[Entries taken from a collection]
=== Section Start ===
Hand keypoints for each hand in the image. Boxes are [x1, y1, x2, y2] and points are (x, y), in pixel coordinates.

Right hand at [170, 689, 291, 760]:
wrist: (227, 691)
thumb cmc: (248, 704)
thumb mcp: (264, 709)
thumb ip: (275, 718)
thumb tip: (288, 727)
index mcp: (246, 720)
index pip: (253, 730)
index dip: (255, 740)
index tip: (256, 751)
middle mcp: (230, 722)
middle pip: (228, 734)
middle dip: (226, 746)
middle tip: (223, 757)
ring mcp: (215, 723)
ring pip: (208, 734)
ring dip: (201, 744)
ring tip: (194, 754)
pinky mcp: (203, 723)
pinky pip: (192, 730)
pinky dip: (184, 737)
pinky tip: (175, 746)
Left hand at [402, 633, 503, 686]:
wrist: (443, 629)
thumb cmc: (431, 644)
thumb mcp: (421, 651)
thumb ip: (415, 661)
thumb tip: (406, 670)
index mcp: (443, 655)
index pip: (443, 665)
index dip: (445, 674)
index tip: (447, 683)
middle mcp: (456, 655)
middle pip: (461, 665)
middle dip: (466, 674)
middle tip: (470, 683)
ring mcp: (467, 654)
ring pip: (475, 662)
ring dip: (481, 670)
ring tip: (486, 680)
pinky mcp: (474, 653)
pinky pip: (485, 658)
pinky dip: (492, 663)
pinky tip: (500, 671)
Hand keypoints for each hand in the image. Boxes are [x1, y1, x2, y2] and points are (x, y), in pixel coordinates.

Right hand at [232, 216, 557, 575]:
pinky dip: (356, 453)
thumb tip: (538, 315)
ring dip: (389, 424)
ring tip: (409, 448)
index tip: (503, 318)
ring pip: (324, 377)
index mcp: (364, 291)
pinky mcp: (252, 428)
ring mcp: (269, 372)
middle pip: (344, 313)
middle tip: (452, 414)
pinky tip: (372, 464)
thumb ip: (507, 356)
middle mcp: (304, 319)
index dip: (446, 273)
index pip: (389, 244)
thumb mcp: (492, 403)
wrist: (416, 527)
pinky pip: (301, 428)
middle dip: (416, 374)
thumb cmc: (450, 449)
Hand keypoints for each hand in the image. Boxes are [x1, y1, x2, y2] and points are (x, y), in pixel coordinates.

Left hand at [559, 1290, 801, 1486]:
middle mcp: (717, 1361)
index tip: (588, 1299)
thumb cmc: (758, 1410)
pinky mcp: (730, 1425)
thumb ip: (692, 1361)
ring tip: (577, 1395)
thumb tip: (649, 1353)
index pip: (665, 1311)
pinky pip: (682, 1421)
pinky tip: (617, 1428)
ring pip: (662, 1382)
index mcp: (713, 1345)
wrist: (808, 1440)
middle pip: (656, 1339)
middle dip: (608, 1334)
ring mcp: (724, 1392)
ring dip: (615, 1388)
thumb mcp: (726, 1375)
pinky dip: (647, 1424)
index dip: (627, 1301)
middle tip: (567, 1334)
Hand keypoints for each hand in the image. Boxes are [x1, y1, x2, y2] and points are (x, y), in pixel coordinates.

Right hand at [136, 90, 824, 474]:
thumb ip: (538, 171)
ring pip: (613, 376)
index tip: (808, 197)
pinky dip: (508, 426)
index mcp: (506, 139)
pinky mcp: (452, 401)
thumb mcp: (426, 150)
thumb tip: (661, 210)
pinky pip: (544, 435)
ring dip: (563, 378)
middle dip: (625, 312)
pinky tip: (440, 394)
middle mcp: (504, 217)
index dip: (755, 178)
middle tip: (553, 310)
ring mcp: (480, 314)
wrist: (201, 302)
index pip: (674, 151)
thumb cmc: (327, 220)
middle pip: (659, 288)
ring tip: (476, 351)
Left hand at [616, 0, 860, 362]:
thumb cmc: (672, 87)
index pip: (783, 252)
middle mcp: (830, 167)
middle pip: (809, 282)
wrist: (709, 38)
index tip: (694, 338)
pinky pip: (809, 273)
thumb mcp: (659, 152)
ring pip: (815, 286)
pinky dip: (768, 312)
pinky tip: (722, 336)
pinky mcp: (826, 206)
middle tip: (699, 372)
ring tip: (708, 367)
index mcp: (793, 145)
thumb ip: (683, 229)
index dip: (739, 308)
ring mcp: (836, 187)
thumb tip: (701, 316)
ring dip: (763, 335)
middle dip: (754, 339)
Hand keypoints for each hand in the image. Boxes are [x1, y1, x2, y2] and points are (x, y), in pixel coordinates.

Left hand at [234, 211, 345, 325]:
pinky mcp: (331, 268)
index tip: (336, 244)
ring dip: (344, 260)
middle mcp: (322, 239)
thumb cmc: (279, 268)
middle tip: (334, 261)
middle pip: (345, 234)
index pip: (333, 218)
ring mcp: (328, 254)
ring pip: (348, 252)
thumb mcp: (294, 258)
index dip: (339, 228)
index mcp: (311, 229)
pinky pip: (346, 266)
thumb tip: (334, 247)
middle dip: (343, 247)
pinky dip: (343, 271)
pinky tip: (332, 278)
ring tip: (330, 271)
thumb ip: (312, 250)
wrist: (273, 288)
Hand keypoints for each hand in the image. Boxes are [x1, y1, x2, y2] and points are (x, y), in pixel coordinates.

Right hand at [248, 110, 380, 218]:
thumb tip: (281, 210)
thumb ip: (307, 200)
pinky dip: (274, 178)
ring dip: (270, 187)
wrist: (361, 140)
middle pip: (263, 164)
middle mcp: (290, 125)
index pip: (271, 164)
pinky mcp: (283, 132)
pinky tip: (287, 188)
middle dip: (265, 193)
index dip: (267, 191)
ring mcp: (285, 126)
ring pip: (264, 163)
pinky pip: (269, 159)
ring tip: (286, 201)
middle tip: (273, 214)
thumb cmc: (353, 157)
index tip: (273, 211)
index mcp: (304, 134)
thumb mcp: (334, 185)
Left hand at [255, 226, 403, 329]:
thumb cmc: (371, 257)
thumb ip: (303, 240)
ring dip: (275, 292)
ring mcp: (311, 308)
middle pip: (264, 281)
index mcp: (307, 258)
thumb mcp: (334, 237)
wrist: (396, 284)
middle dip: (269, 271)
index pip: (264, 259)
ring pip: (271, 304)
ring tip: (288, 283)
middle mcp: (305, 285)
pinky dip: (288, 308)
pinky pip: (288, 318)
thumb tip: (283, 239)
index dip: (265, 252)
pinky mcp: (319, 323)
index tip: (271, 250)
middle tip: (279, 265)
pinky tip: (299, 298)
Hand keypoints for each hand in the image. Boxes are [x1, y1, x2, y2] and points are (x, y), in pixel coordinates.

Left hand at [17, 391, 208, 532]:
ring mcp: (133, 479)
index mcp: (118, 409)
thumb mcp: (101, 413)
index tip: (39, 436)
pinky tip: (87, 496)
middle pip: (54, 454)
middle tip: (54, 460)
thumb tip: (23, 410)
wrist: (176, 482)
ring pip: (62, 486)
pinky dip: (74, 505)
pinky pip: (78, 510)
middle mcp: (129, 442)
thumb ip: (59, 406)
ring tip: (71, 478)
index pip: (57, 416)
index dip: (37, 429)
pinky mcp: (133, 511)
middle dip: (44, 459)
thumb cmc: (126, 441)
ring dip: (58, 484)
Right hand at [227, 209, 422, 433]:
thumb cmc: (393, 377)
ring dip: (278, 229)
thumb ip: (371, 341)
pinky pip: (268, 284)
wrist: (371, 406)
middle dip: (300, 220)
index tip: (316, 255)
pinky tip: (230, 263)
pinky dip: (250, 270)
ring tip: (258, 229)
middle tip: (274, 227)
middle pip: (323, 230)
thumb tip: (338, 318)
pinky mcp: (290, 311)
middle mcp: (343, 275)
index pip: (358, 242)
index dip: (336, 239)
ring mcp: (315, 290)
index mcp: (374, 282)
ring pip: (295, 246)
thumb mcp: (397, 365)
=== Section End ===
_Your assignment_:
Copy each entry above exactly, leaving nothing out.

_Output for this exercise_:
Hand keypoints for each hand in the image. Boxes are [x1, y1, x2, y2] and points are (x, y), in pixel coordinates.

Right hand at [170, 689, 291, 760]:
wrist: (227, 691)
thumb cmc: (248, 704)
thumb mcp: (264, 709)
thumb ip: (275, 718)
thumb tip: (288, 727)
index mcp: (246, 720)
index pip: (253, 730)
index dip: (255, 740)
index tip: (256, 751)
middle mcp: (230, 722)
middle pip: (228, 734)
middle dip: (226, 746)
middle tip: (223, 757)
ring mcp: (215, 723)
ring pip: (208, 734)
ring dip: (201, 744)
ring tip: (194, 754)
pinky mcp: (203, 723)
pinky pip: (192, 730)
pinky dip: (184, 737)
pinky tip: (175, 746)
Left hand at [402, 633, 503, 686]:
wrist: (443, 629)
thumb cmc: (431, 644)
thumb mcp: (421, 651)
thumb ip: (415, 661)
thumb tip: (406, 670)
index mcp: (443, 655)
index pip: (443, 665)
index dip: (445, 674)
index tip: (447, 683)
middle mcp: (456, 655)
middle pip: (461, 665)
middle dip: (466, 674)
middle tip: (470, 683)
ring mcp: (467, 654)
ring pip: (475, 662)
ring dip: (481, 670)
ring tip: (486, 680)
pinky mcp: (474, 653)
pinky pip: (485, 658)
pinky dip: (492, 663)
pinky tip: (500, 671)
Hand keypoints for each hand in the image. Boxes are [x1, y1, x2, y2] and points are (x, y), in pixel coordinates.

Right hand at [232, 216, 557, 575]:
pinky dip: (356, 453)
thumb tip: (538, 315)
ring dip: (389, 424)
ring tip: (409, 448)
index tip: (503, 318)
ring pip: (324, 377)
index mcp: (364, 291)
pinky mcp: (252, 428)
ring mcp: (269, 372)
middle pip: (344, 313)
middle tip: (452, 414)
pinky tip: (372, 464)
thumb ip: (507, 356)
middle mcp: (304, 319)
index dip: (446, 273)
index pip: (389, 244)
thumb mcp: (492, 403)
wrist: (416, 527)
pinky pip: (301, 428)
middle dip: (416, 374)
thumb cmc: (450, 449)
Hand keypoints for each hand in the image. Boxes are [x1, y1, x2, y2] and points are (x, y), in pixel coordinates.

Left hand at [559, 1290, 801, 1486]:
middle mcp: (717, 1361)
index tip: (588, 1299)
thumb cmc: (758, 1410)
pinky mcp: (730, 1425)
thumb ip: (692, 1361)
ring tip: (577, 1395)
thumb tip: (649, 1353)
index pip: (665, 1311)
pinky pip: (682, 1421)
pinky tip: (617, 1428)
ring pip: (662, 1382)
index mcp: (713, 1345)
wrist: (808, 1440)
middle pip: (656, 1339)
middle dip: (608, 1334)
ring mcp: (724, 1392)
ring dip: (615, 1388)
thumb mcp: (726, 1375)
pinky dip: (647, 1424)
index dip: (627, 1301)
middle tip: (567, 1334)
Hand keypoints for each hand in the image. Boxes are [x1, y1, x2, y2] and points are (x, y), in pixel coordinates.

Right hand at [136, 90, 824, 474]:
thumb ip: (538, 171)
ring pip: (613, 376)
index tip: (808, 197)
pinky dip: (508, 426)
index mcp: (506, 139)
pinky mcp: (452, 401)
thumb mcp: (426, 150)
thumb tip: (661, 210)
pinky pip: (544, 435)
ring dip: (563, 378)
middle dip: (625, 312)
pinky tip: (440, 394)
middle mcp: (504, 217)
index dip: (755, 178)
middle tip: (553, 310)
ring mcp: (480, 314)
wrist: (201, 302)
index pip: (674, 151)
thumb cmc: (327, 220)
middle pip: (659, 288)
ring tip: (476, 351)
Left hand at [616, 0, 860, 362]:
thumb cmc: (672, 87)
index pip: (783, 252)
middle mcp: (830, 167)
middle pip: (809, 282)
wrist: (709, 38)
index tip: (694, 338)
pinky pip: (809, 273)
thumb mcp: (659, 152)
ring pip: (815, 286)
pinky dip: (768, 312)
pinky tip: (722, 336)
pinky mcp: (826, 206)
middle tip: (699, 372)
ring tip: (708, 367)
index mcp: (793, 145)
thumb ip: (683, 229)
index dip: (739, 308)
ring mcp: (836, 187)
thumb tip: (701, 316)
ring dip: (763, 335)
middle dip: (754, 339)
Hand keypoints for each hand in the image. Boxes are [x1, y1, x2, y2] and points are (x, y), in pixel coordinates.

Left hand at [234, 211, 345, 325]:
pinky mcp: (331, 268)
index tip: (336, 244)
ring dip: (344, 260)
middle mcp: (322, 239)
thumb cmc: (279, 268)
middle tip: (334, 261)
middle pip: (345, 234)
index pip: (333, 218)
ring mcp: (328, 254)
ring pip: (348, 252)
thumb mcp: (294, 258)
index dip: (339, 228)
index mcp: (311, 229)
pinky pip: (346, 266)
thumb tip: (334, 247)
middle dip: (343, 247)
pinky dip: (343, 271)
pinky tip: (332, 278)
ring tip: (330, 271)
thumb ip: (312, 250)
wrist: (273, 288)
Hand keypoints for each hand in the image. Boxes are [x1, y1, x2, y2] and points are (x, y), in pixel coordinates.

Right hand at [248, 110, 380, 218]:
thumb tip: (281, 210)
thumb ip: (307, 200)
pinky dip: (274, 178)
ring dip: (270, 187)
wrist: (361, 140)
middle pip: (263, 164)
middle mcp: (290, 125)
index pip: (271, 164)
pinky mcp: (283, 132)
pinky tip: (287, 188)
middle dip: (265, 193)
index dip: (267, 191)
ring mcp: (285, 126)
ring pip: (264, 163)
pinky pip: (269, 159)
ring tip: (286, 201)
middle tip: (273, 214)
thumb cmc: (353, 157)
index tip: (273, 211)
index mcp: (304, 134)
thumb mcp: (334, 185)
Left hand at [255, 226, 403, 329]:
thumb cmc: (371, 257)
thumb ip: (303, 240)
ring dip: (275, 292)
ring mcp: (311, 308)
middle pip: (264, 281)
index mcp: (307, 258)
thumb mcp: (334, 237)
wrist: (396, 284)
middle dip: (269, 271)
index pip: (264, 259)
ring pip: (271, 304)
ring tip: (288, 283)
middle mcp: (305, 285)
pinky dip: (288, 308)
pinky pip: (288, 318)
thumb tip: (283, 239)
index dip: (265, 252)
pinky mcp: (319, 323)
index tip: (271, 250)
middle tip: (279, 265)
pinky tip: (299, 298)
Hand keypoints for each hand in the image. Boxes are [x1, y1, x2, y2] and points are (x, y), in pixel coordinates.

Left hand at [17, 391, 208, 532]:
ring mcp: (133, 479)
index mcp: (118, 409)
thumb mcp: (101, 413)
index tip: (39, 436)
pinky tip: (87, 496)
middle pip: (54, 454)
middle tip: (54, 460)
thumb tip: (23, 410)
wrist: (176, 482)
ring pip: (62, 486)
pinky dip: (74, 505)
pinky pip: (78, 510)
middle mcp: (129, 442)
thumb ip: (59, 406)
ring tip: (71, 478)
index pip: (57, 416)
index dip: (37, 429)
pinky mcp: (133, 511)
middle dip: (44, 459)
thumb cmc: (126, 441)
ring dip: (58, 484)
Right hand at [227, 209, 422, 433]:
thumb cmc: (393, 377)
ring dip: (278, 229)
thumb ip: (371, 341)
pinky pip: (268, 284)
wrist: (371, 406)
middle dip: (300, 220)
index tip: (316, 255)
pinky tip: (230, 263)
pinky dip: (250, 270)
ring tip: (258, 229)
middle tip: (274, 227)
middle pip: (323, 230)
thumb tip: (338, 318)
pinky mcp: (290, 311)
middle mcp: (343, 275)
index pip: (358, 242)
index dip: (336, 239)
ring mcp: (315, 290)
index mcp: (374, 282)
ring pip: (295, 246)
thumb mcp: (397, 365)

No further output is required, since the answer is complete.